Look through the lines below; wherever the word "directamente" appears, copy that line.

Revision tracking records
┌────────

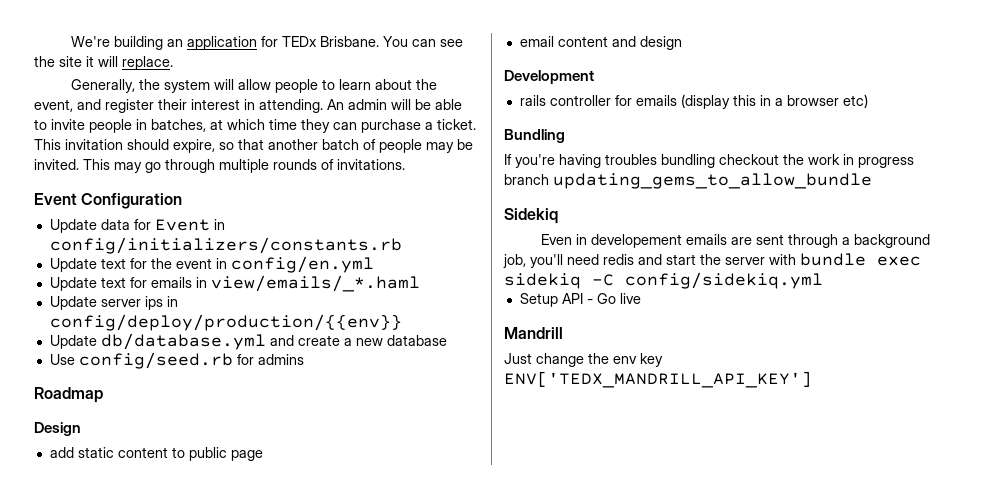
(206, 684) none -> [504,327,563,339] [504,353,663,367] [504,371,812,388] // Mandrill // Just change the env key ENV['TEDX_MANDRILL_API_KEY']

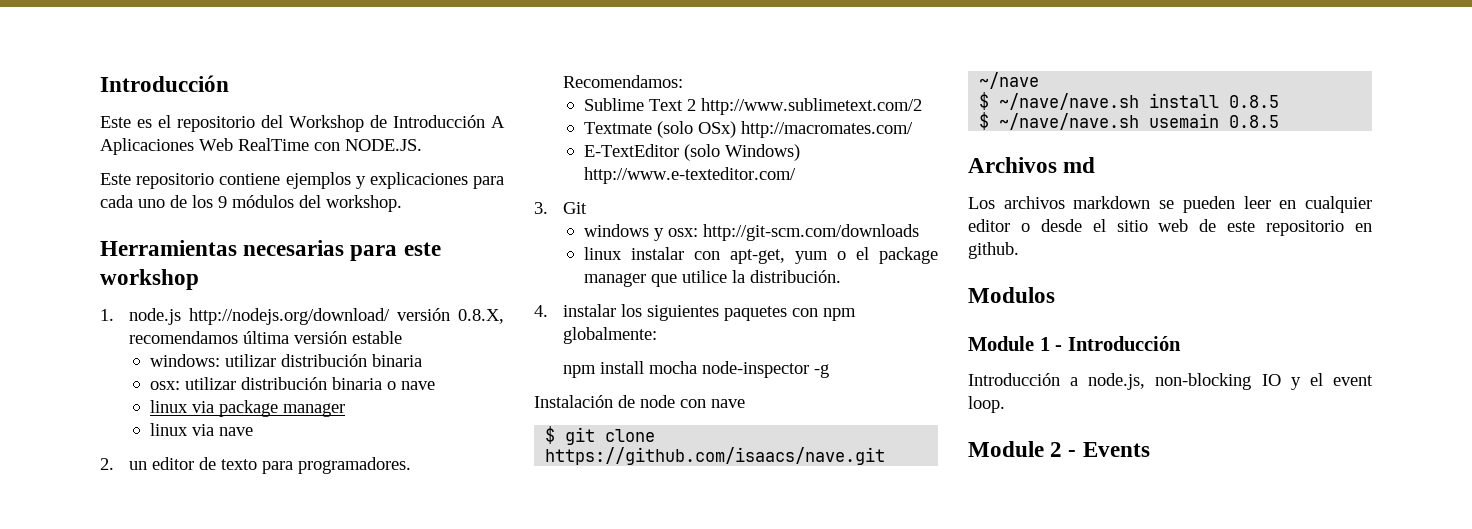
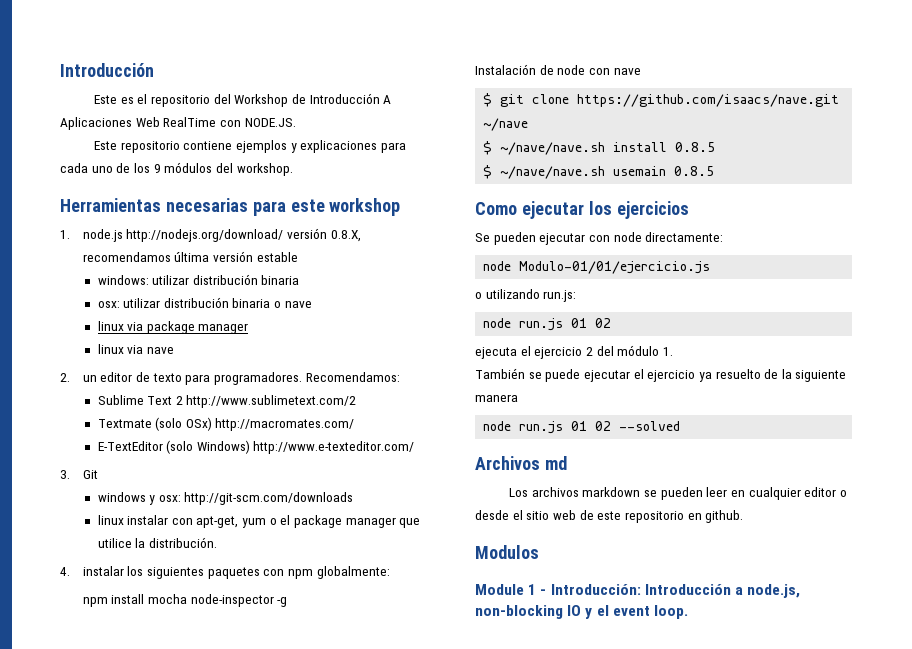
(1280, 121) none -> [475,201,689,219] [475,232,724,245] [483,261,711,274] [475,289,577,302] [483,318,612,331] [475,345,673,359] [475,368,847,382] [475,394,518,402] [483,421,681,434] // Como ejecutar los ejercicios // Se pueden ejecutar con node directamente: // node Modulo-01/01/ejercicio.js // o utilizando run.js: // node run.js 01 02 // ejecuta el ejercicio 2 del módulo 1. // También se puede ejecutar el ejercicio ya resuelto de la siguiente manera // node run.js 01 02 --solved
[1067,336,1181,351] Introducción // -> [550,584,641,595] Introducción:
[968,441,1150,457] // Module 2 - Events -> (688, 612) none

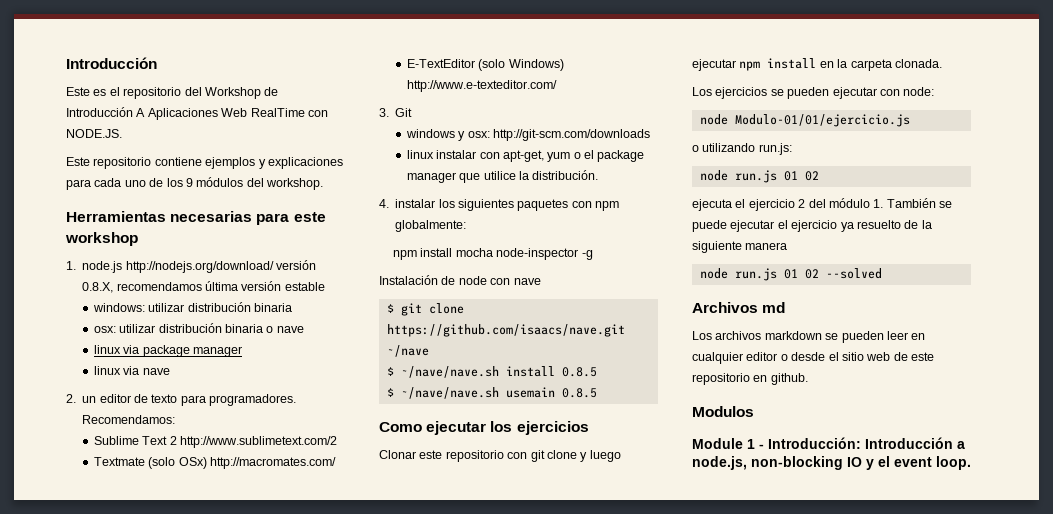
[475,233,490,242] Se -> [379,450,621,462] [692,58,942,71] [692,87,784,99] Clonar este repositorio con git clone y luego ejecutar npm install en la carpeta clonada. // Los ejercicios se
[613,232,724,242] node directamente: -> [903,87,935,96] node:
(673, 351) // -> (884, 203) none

└────────

▸ **Exercise output**
(1280, 121) none -> [475,201,689,219] [475,232,724,245] [483,261,711,274] [475,289,577,302] [483,318,612,331] [475,345,673,359] [475,368,847,382] [475,394,518,402] [483,421,681,434] // Como ejecutar los ejercicios // Se pueden ejecutar con node directamente: // node Modulo-01/01/ejercicio.js // o utilizando run.js: // node run.js 01 02 // ejecuta el ejercicio 2 del módulo 1. // También se puede ejecutar el ejercicio ya resuelto de la siguiente manera // node run.js 01 02 --solved
[613,232,724,242] node directamente: -> [903,87,935,96] node:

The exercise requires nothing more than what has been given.